Il risultato è frutto di anni di lavoro portati avanti dalla Fondazione Convivenza Vesuvio, rappresentata da Vincenzo Coronato, impegnata nella costruzione di un modello di prevenzione basato su pianificazione, responsabilità territoriale e cooperazione tra comunità. La Fondazione nasce sulla base del Progetto Vesuvio redatto proprio da Coronato. I principi sono stati recepiti dalla Regione Campania ed inseriti nel Piano Territoriale Regionale divenendo Legge Regionale n. 13 il 13 ottobre 2008.

L’iter si è consolidato anche grazie all’appoggio dell’Intergruppo parlamentare Vesuvio. Quest’ultimo ha garantito continuità e forza istituzionale al progetto. Il protocollo è stato sottoscritto dalla sindaca di Sant’Angelo dei Lombardi Rosa Anna Repole, in rappresentanza dei venticinque Comuni aderenti. Ciò anche grazie alla mediazione di Aldo Vella, ex sindaco di San Giorgio a Cremano.

I Comuni dell’Alta Irpinia hanno già definito la disponibilità all’accoglienza di cittadini

I Comuni hanno già definito la disponibilità all’accoglienza di cittadini per una prima esercitazione della durata di un giorno, con numeri assegnati a ciascun territorio, segnando l’avvio della fase operativa.

I Comuni coinvolti appartengono ai Sistemi Territoriali di Sviluppo Terminio Cervialto e Alta Irpinia e includono, tra gli altri, Bagnoli Irpino, Calabritto, Caposele, Montella, Nusco, Senerchia, Andretta, Aquilonia, Bisaccia, Calitri, Conza della Campania, Lioni, Sant’Angelo dei Lombardi, Teora, Torella dei Lombardi e Villamaina.

Rischio Vesuvio, pronti Comuni dell'Alta Irpinia
I Comuni dell’Alta Irpinia hanno già definito la disponibilità all’accoglienza di cittadini – NapoliCityrumors.it

L’iniziativa assume un valore che va oltre l’aspetto organizzativo, rafforzando il senso di appartenenza tra territori campani e riaffermando il ruolo dell’area avellinese come parte attiva di una strategia condivisa di tutela e accoglienza.
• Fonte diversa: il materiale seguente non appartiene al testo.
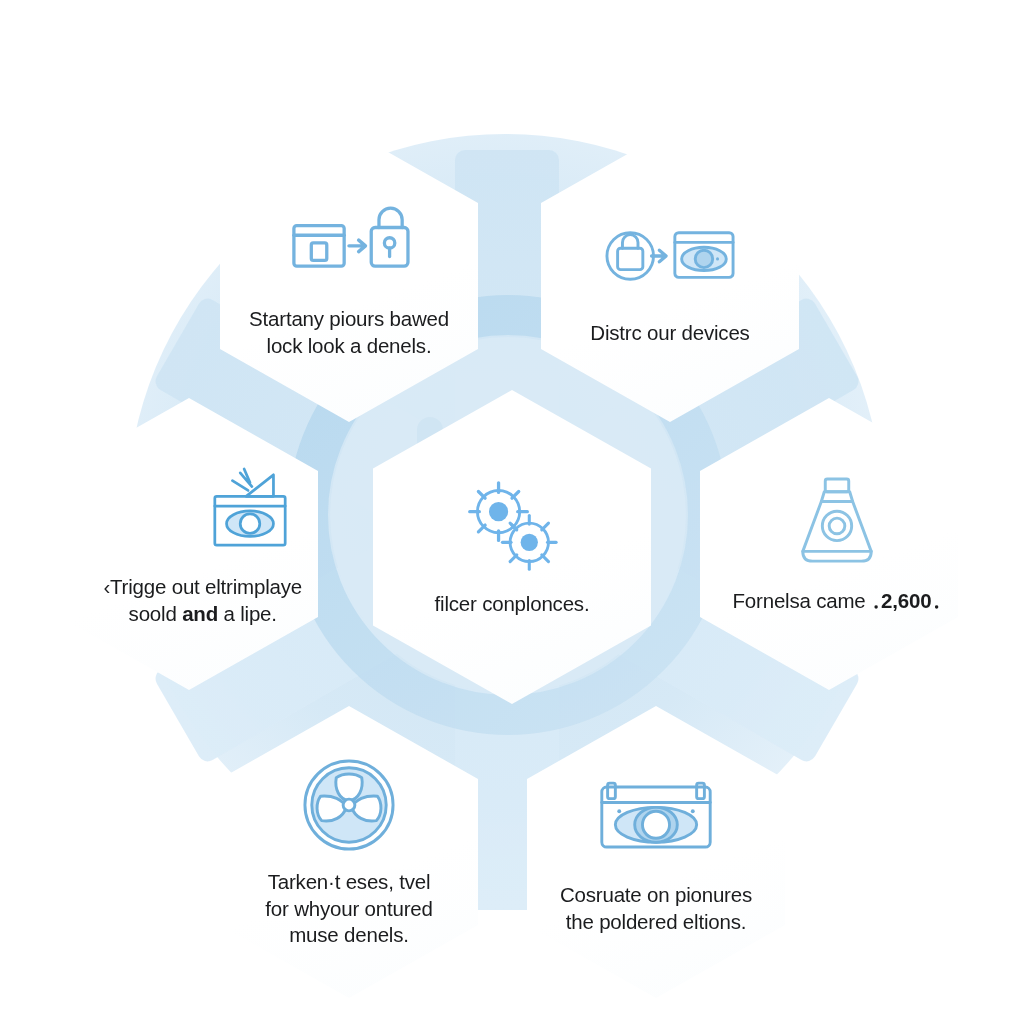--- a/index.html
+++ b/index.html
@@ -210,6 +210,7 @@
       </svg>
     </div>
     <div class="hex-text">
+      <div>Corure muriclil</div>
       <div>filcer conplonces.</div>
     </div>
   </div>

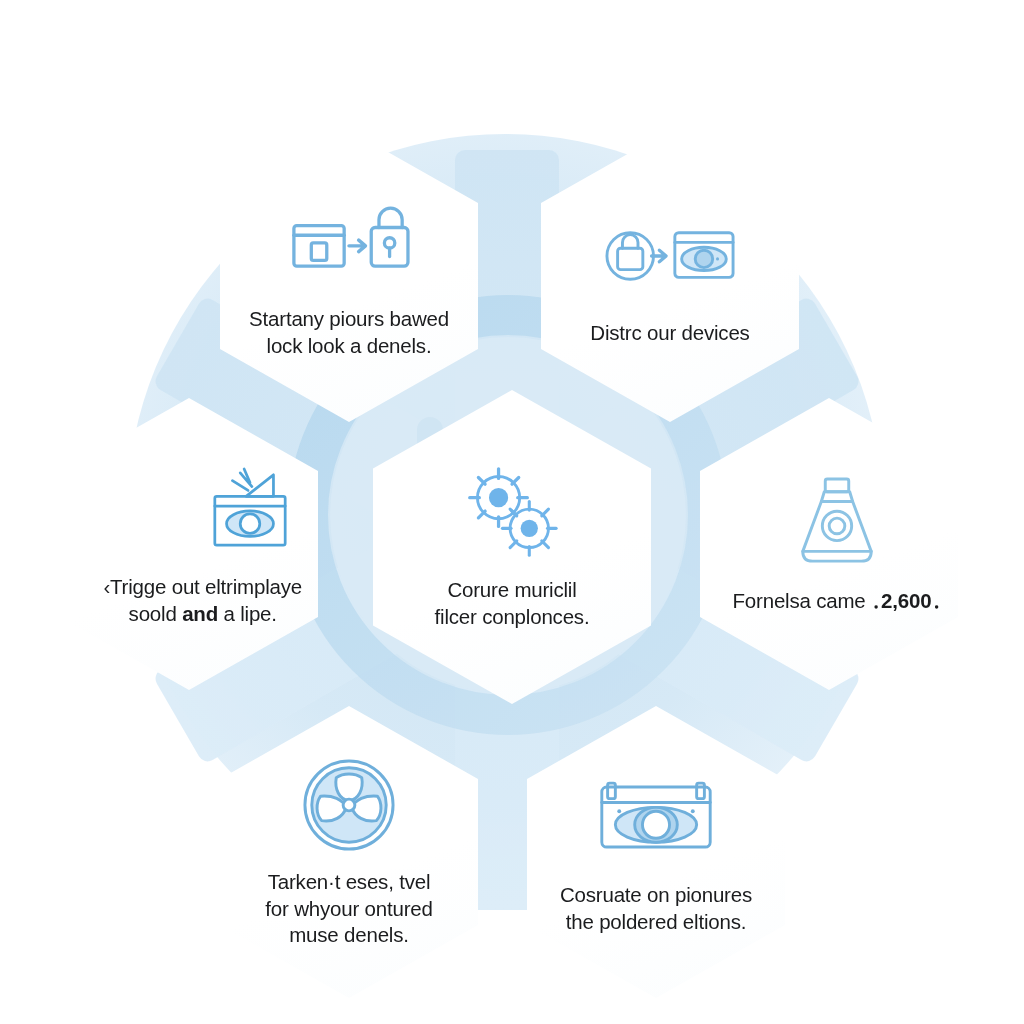--- a/index.html
+++ b/index.html
@@ -80,7 +80,7 @@
   #hex-mid-left     { left: 60px;  top: 398px; align-items: flex-end;  }
   #hex-center       { left: 373px; top: 390px;  }
   #hex-mid-right    { left: 700px; top: 398px; padding-left: 32px;  }
-  #hex-bottom-left  { left: 220px; top: 706px;  }
+  #hex-bottom-left  { left: 220px; top: 706px; align-items: flex-end;  }
   #hex-bottom-right { left: 527px; top: 706px;  }
 </style>
 </head>

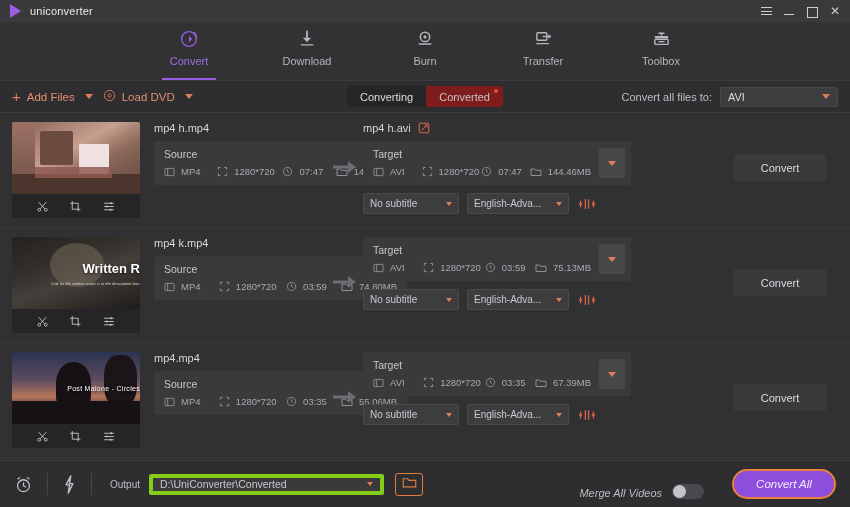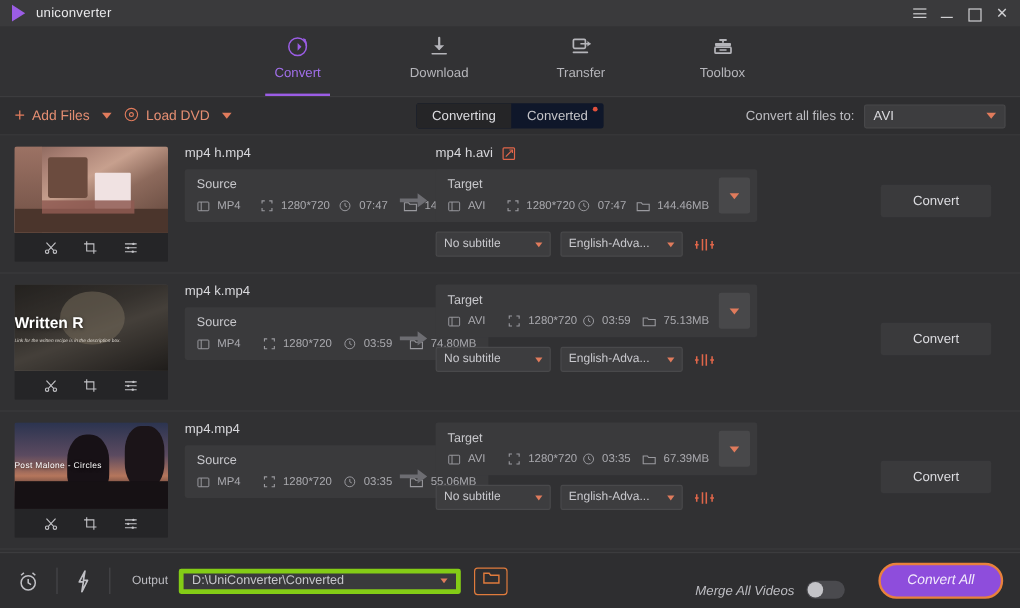--- a/index.html
+++ b/index.html
@@ -394,6 +394,16 @@
       <span class="nlabel">Download</span>
     </div>
 
+    <div class="navtab">
+      <span class="nicon">
+        <svg width="20" height="20" viewBox="0 0 24 24">
+          <circle cx="12" cy="9.5" r="5.6" stroke="#b5b5ba" stroke-width="1.8" fill="none"></circle>
+          <circle cx="12" cy="9.5" r="1.9" fill="#b5b5ba"></circle>
+          <path d="M5 18 H19" stroke="#b5b5ba" stroke-width="1.6" stroke-linecap="round"></path>
+        </svg>
+      </span>
+      <span class="nlabel">Burn</span>
+    </div>
 
     <div class="navtab">
       <span class="nicon">

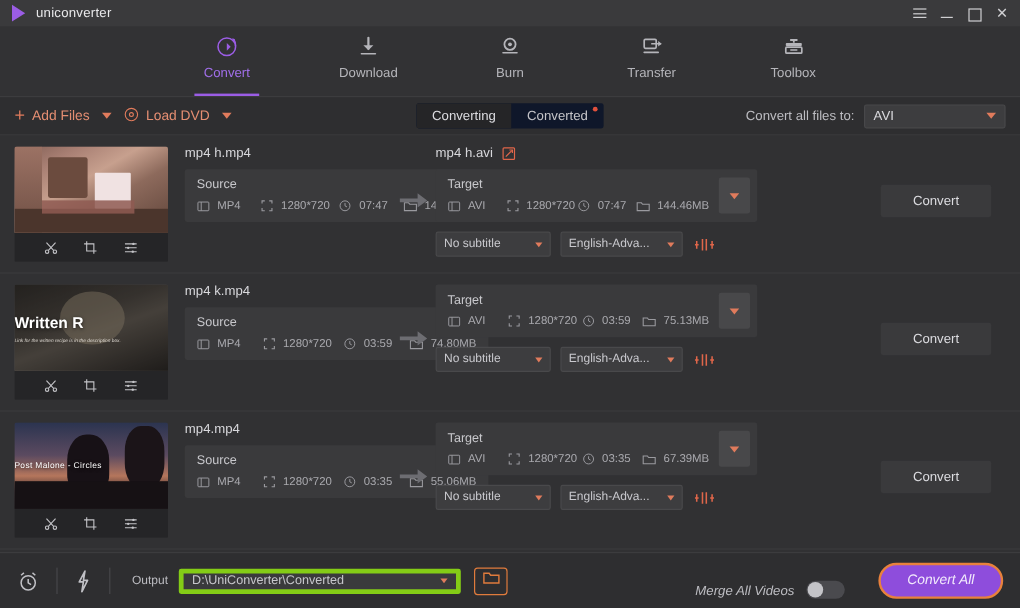--- a/index.html
+++ b/index.html
@@ -144,7 +144,7 @@
     position: absolute; left: 50%; transform: translateX(-50%);
     display: flex; align-items: stretch;
     height: 21px;
-    background: #0f172a;
+    background: #7f1d1d;
     border-radius: 2px;
     overflow: hidden;
   }

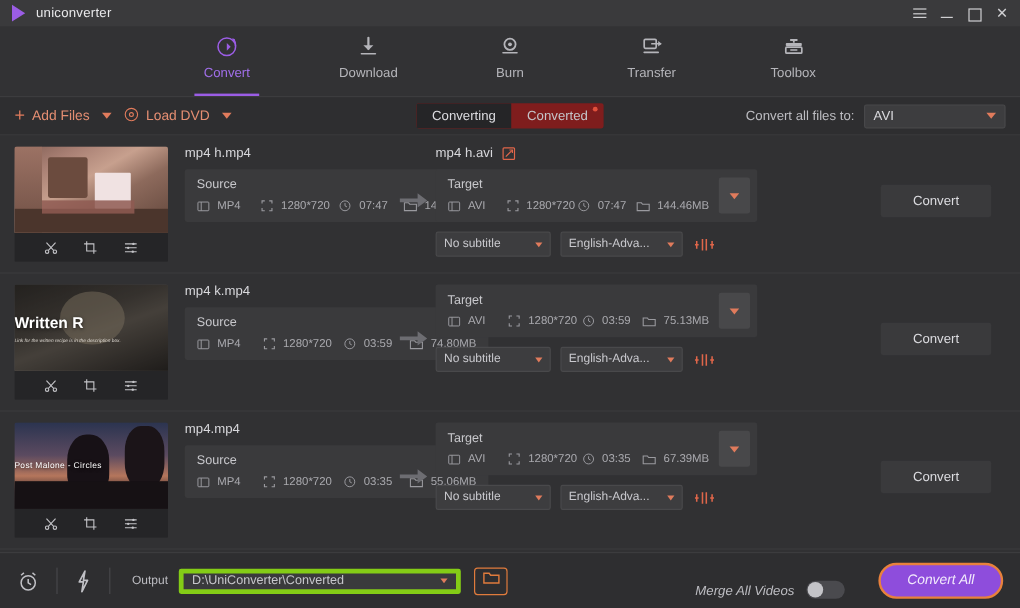--- a/index.html
+++ b/index.html
@@ -203,7 +203,7 @@
   }
   .thumb .ov {
     position: absolute; inset: 0;
-    display: flex; align-items: flex-start; justify-content: center;
+    display: flex; align-items: flex-end; justify-content: center;
     flex-direction: column;
   }
   .thumb-cap {

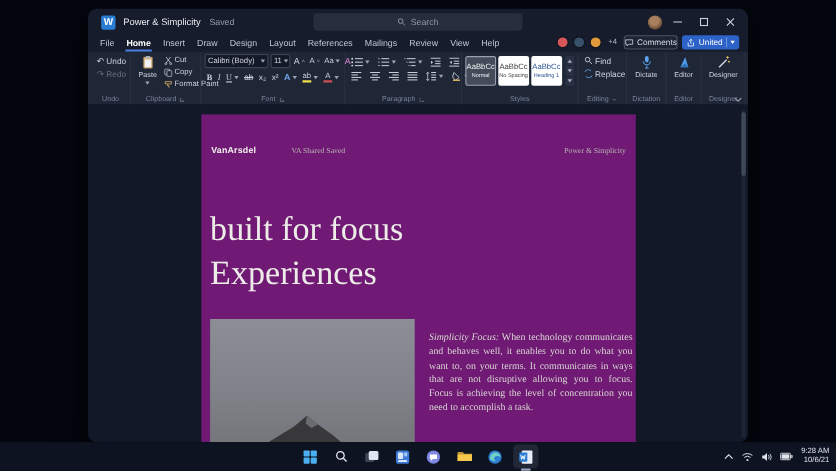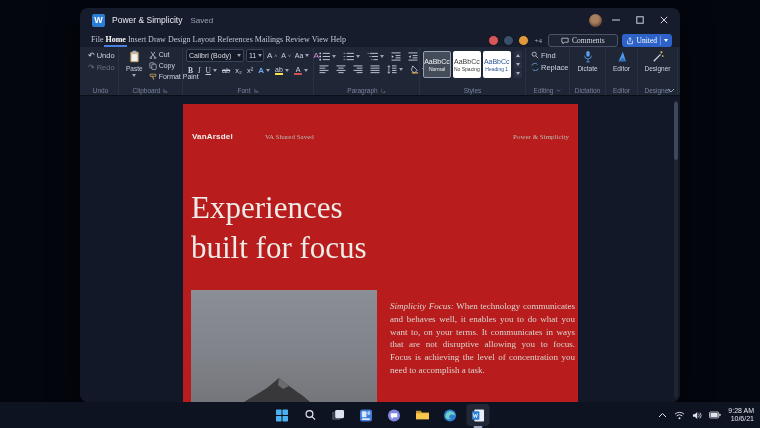--- a/index.html
+++ b/index.html
@@ -115,6 +115,13 @@
     <div class="appicon">W</div>
     <div class="doc-title">Power &amp; Simplicity</div>
     <div class="saved">Saved</div>
+    <div class="searchpill">
+      <svg width="8" height="8" viewBox="0 0 10 10">
+        <circle cx="4" cy="4" r="2.6" fill="none" stroke="#8e97a9" stroke-width="1.1"></circle>
+        <path d="M6.2 6.2L9 9" stroke="#8e97a9" stroke-width="1.1"></path>
+      </svg>
+      <span>Search</span>
+    </div>
     <div class="tb-right">
       <div class="avatar-me"></div>
       <div class="winbtn">

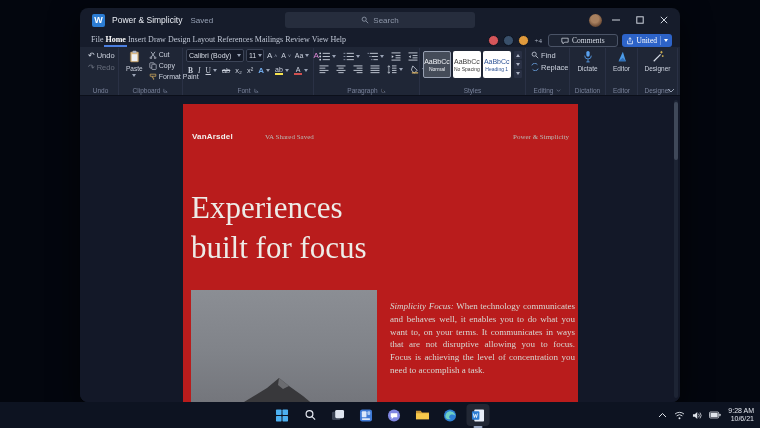--- a/index.html
+++ b/index.html
@@ -27,7 +27,7 @@
   .winbtn { width:20px; height:18px; display:flex; align-items:center; justify-content:center; border-radius:3px; }
 
   
-  .menubar { height:15px; display:flex; align-items:flex-end; padding:0 8px 0 10px; flex:0 0 auto;font-family:Liberation Serif, serif; }
+  .menubar { height:15px; display:flex; align-items:flex-start; padding:0 8px 0 10px; gap:9px; flex:0 0 auto; }
   .tab { font-size:8px; color:#bfc6d4; height:15px; display:flex; align-items:center; padding:0 1px; }
   .tab.active { color:#ffffff; font-weight:bold; box-shadow:inset 0 -2px 0 #4c7fe0; }
   .mb-right { margin-left:auto; display:flex; align-items:center; gap:4px; }

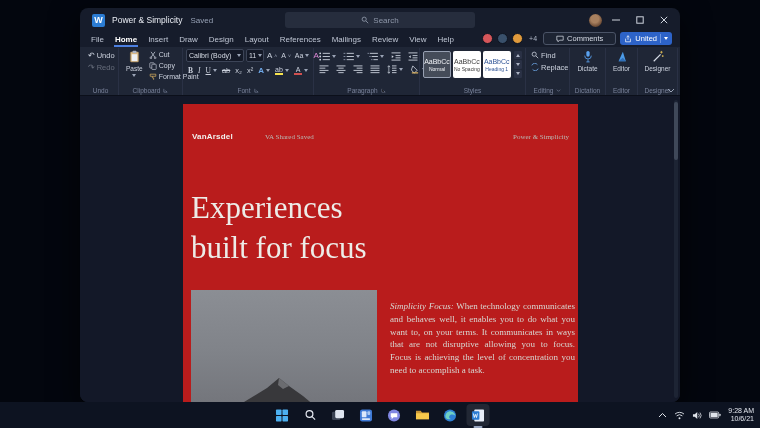--- a/index.html
+++ b/index.html
@@ -33,7 +33,7 @@
   .mb-right { margin-left:auto; display:flex; align-items:center; gap:4px; }
   .collab { width:11px; height:11px; border-radius:50%; border:1px solid #0e1420; }
   .plus4 { font-size:7px; color:#aeb6c6; margin:0 2px; }
-  .btn-comments { height:13px; display:flex; align-items:center; gap:3px; padding:0 12px;
+  .btn-comments { height:13px; display:flex; align-items:center; gap:3px; padding:0 0;
     border:1px solid #4a5366; border-radius:3px; background:#1d2433; font-size:7.5px; color:#d7dce6; }
   .btn-share { height:13px; display:flex; align-items:center; gap:3px; padding:0 4px;
     border-radius:3px; background:#2d63c8; font-size:7.5px; color:#fff; }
Il protocollo – si legge in una nota della Fondazione Convivenza Vesuvio – ribadisce un principio chiaro. Vesuvio, Irpinia e Campania sono parti della stessa comunità territoriale. La sicurezza e la prevenzione riguardano tutti e non possono essere affrontate in modo frammentato. Per scelta condivisa tra i soggetti coinvolti, ulteriori dettagli saranno illustrati in un successivo momento istituzionale unitario. Intanto, il dato è concreto: l’accoglienza è pronta, le comunità sono coinvolte, il modello è operativo“.